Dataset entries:

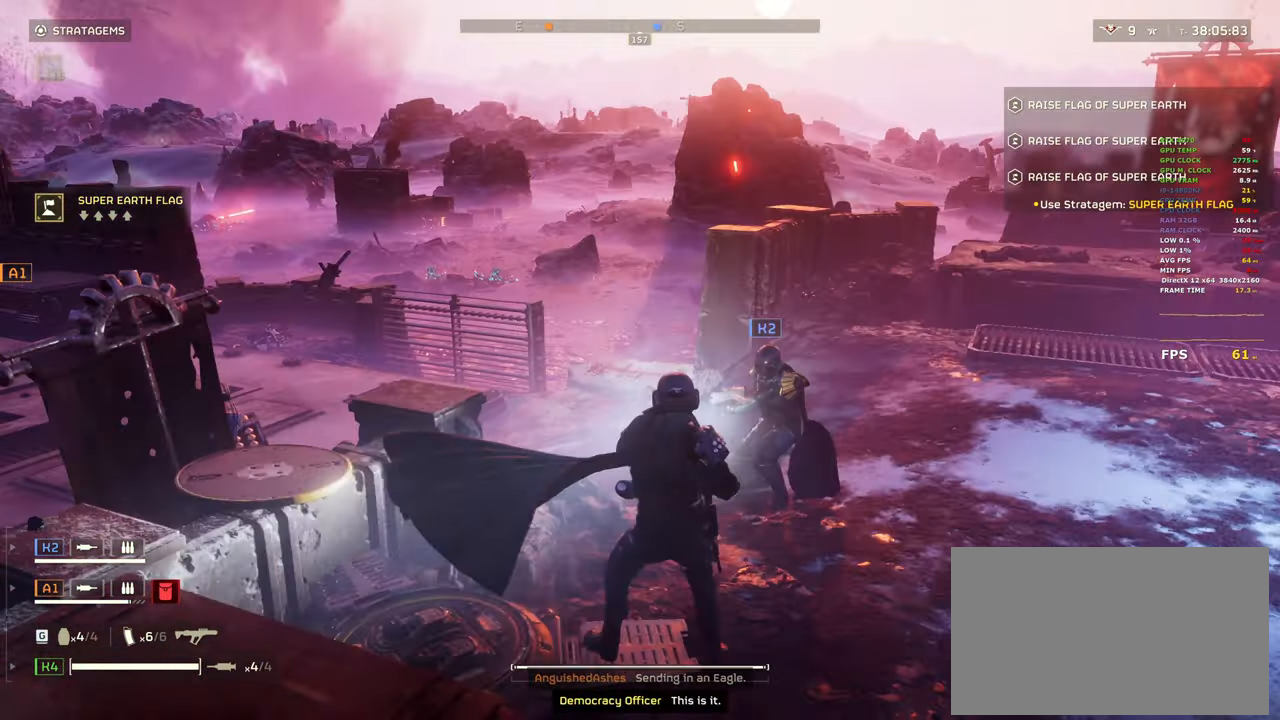
{"keys": ["d", "shift", "w"], "mouse": [], "events": [[117, "s", "up"], [400, "w", "down"]]}
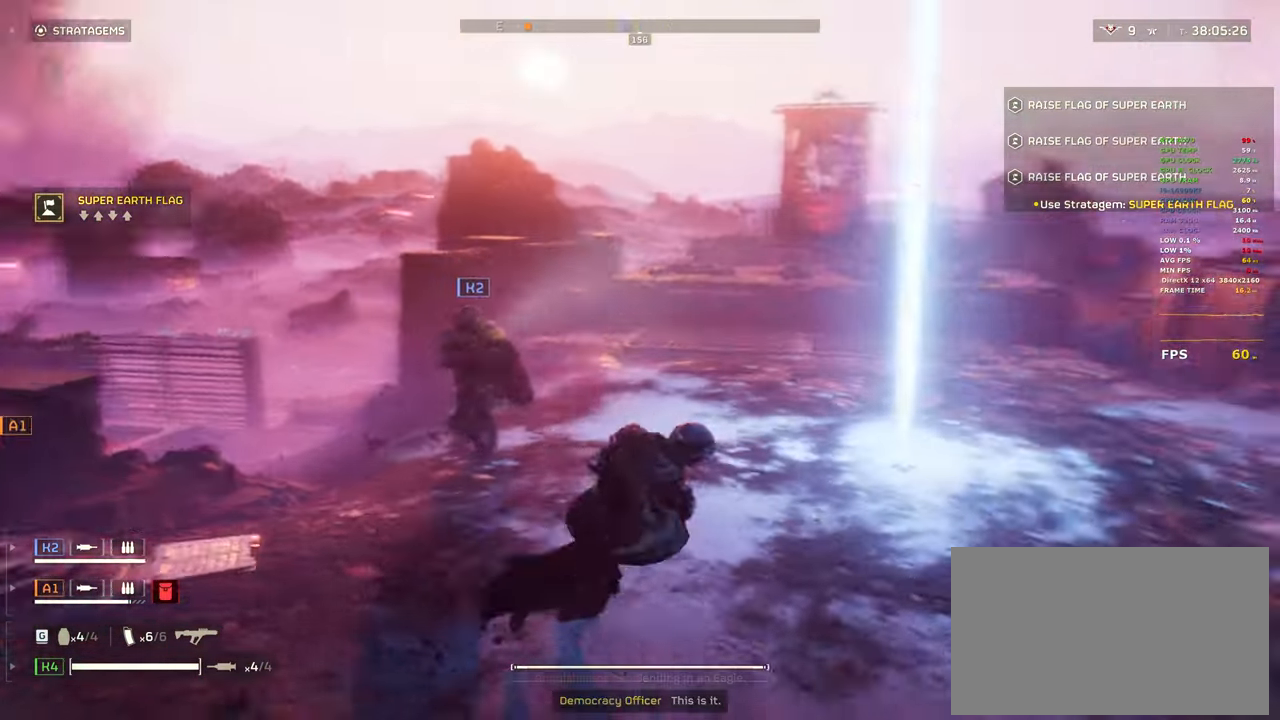
{"keys": ["d", "shift", "w"], "mouse": [], "events": [[133, "alt", "down"], [317, "alt", "up"]]}
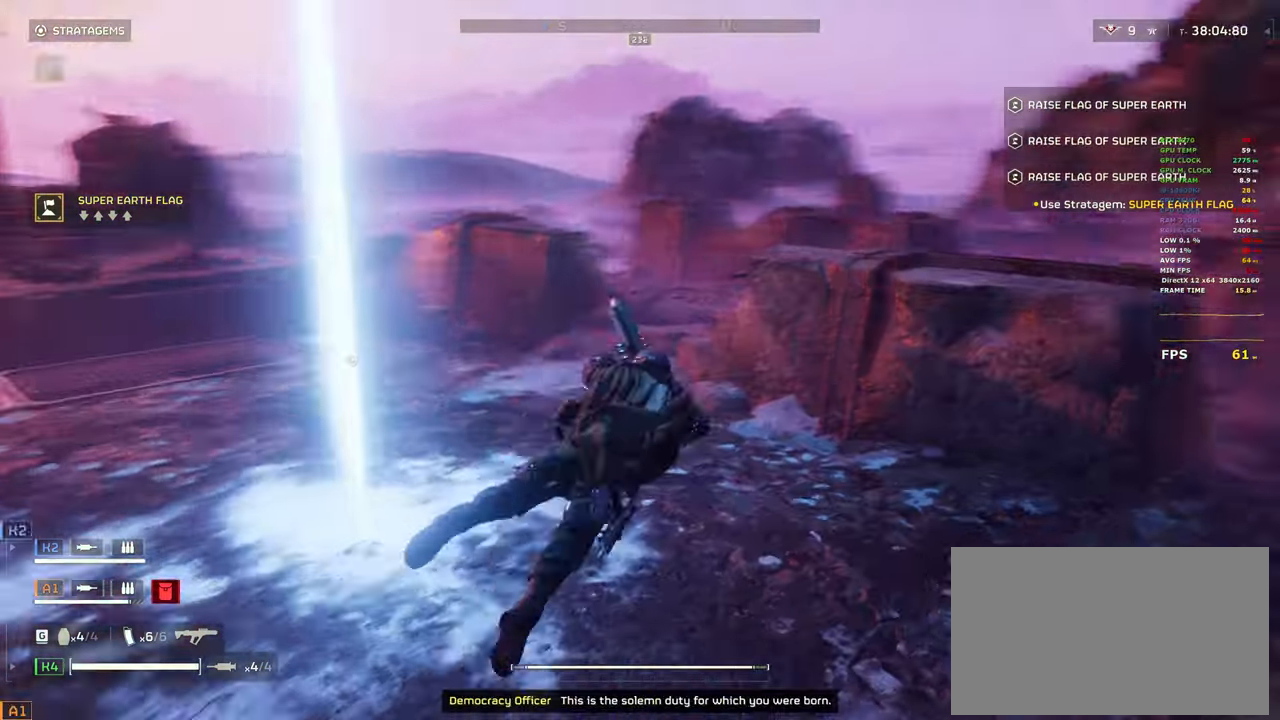
{"keys": ["w"], "mouse": [], "events": [[50, "shift", "up"], [200, "w", "up"], [233, "d", "up"], [333, "space", "down"], [450, "space", "up"], [467, "w", "down"]]}
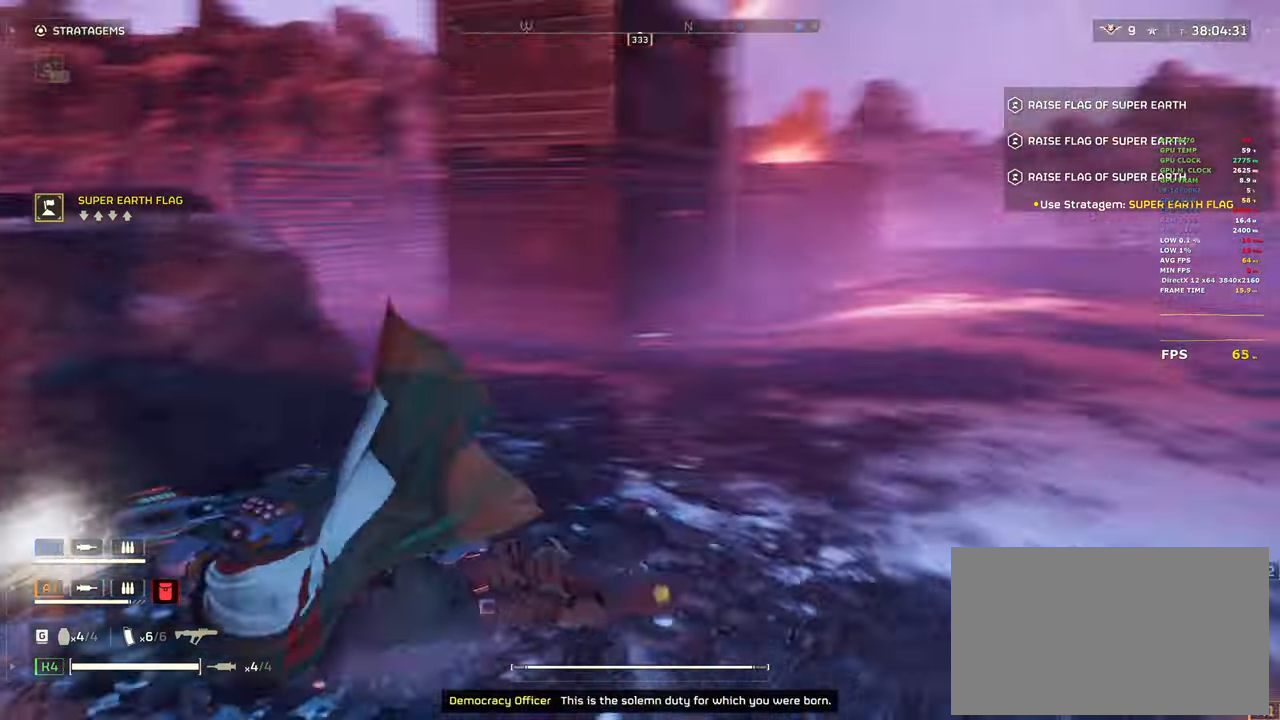
{"keys": ["w"], "mouse": [], "events": [[17, "space", "down"], [167, "space", "up"], [217, "w", "up"], [250, "space", "down"], [283, "w", "down"], [350, "space", "up"]]}
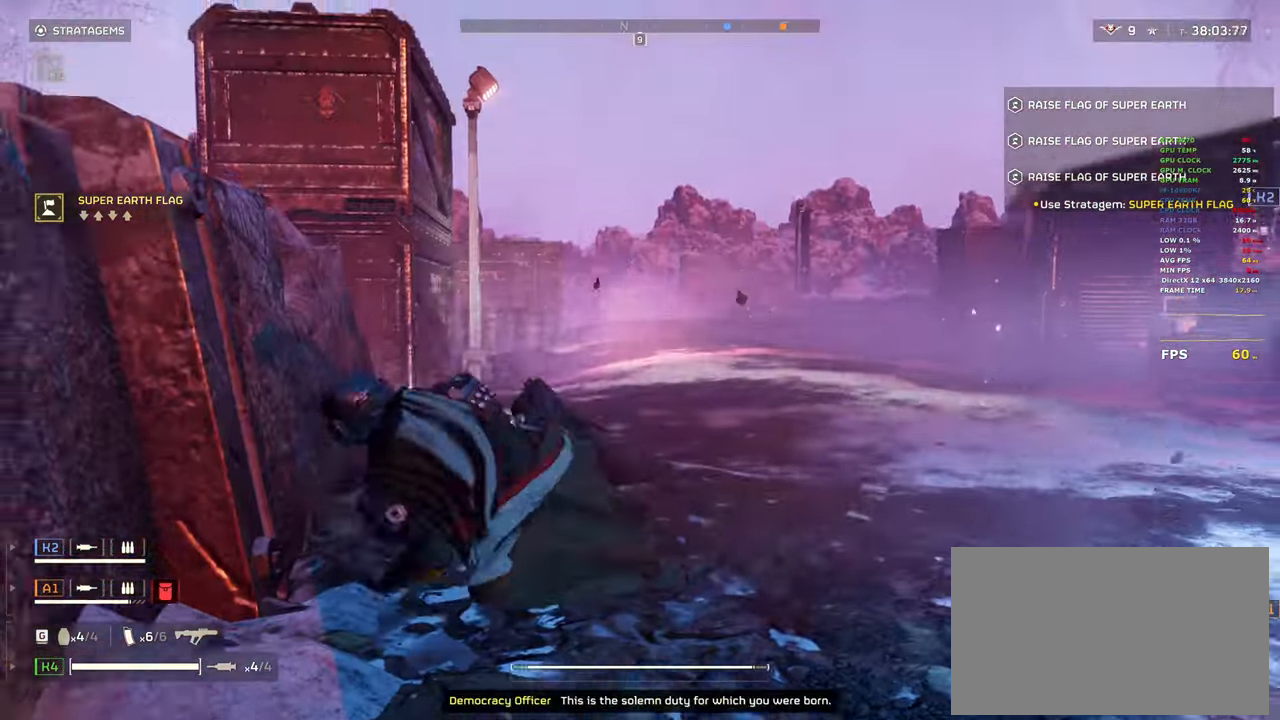
{"keys": [], "mouse": []}
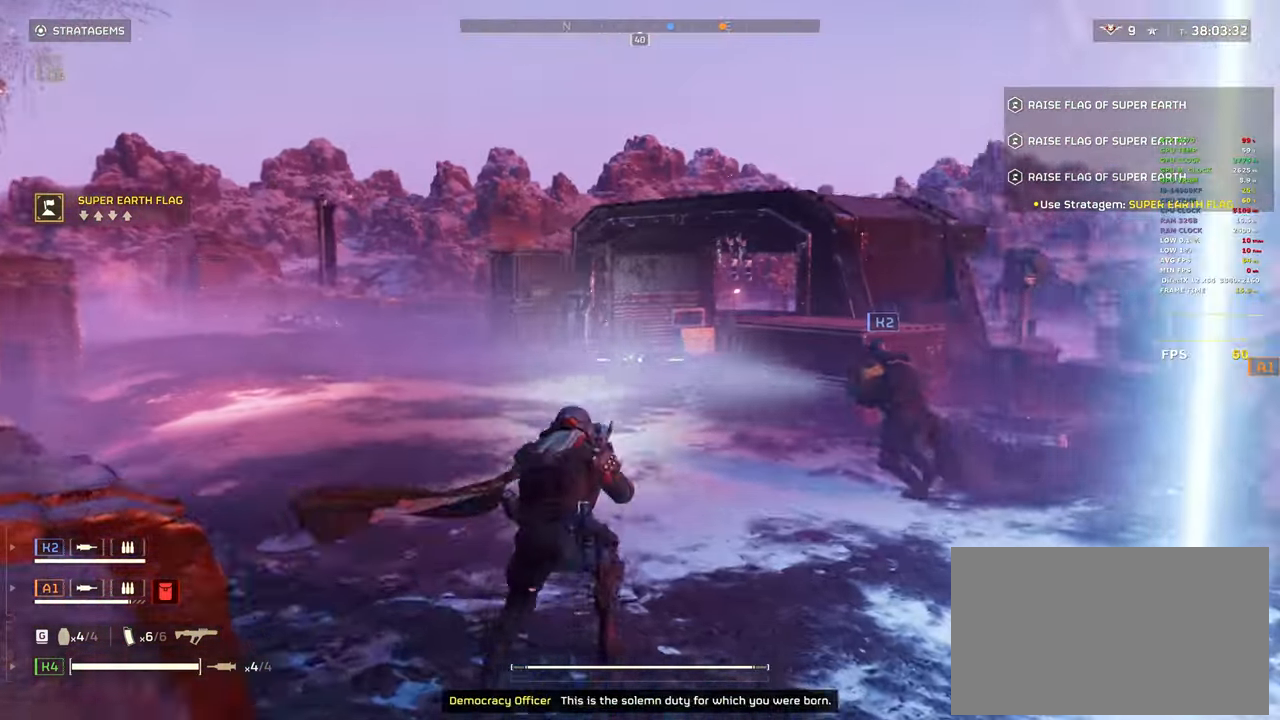
{"keys": ["a", "w"], "mouse": ["right"], "events": [[50, "a", "down"], [67, "mouse_right", "down"], [67, "w", "down"], [133, "a", "up"], [133, "w", "up"], [183, "w", "down"], [333, "a", "down"]]}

• DIRECTIONS: Make an exact copy of every record, pictures excluded.

• OUTPUT BELOW:
{"keys": ["d", "shift", "w"], "mouse": [], "events": [[117, "s", "up"], [400, "w", "down"]]}
{"keys": ["d", "shift", "w"], "mouse": [], "events": [[133, "alt", "down"], [317, "alt", "up"]]}
{"keys": ["w"], "mouse": [], "events": [[50, "shift", "up"], [200, "w", "up"], [233, "d", "up"], [333, "space", "down"], [450, "space", "up"], [467, "w", "down"]]}
{"keys": ["w"], "mouse": [], "events": [[17, "space", "down"], [167, "space", "up"], [217, "w", "up"], [250, "space", "down"], [283, "w", "down"], [350, "space", "up"]]}
{"keys": [], "mouse": []}
{"keys": ["a", "w"], "mouse": ["right"], "events": [[50, "a", "down"], [67, "mouse_right", "down"], [67, "w", "down"], [133, "a", "up"], [133, "w", "up"], [183, "w", "down"], [333, "a", "down"]]}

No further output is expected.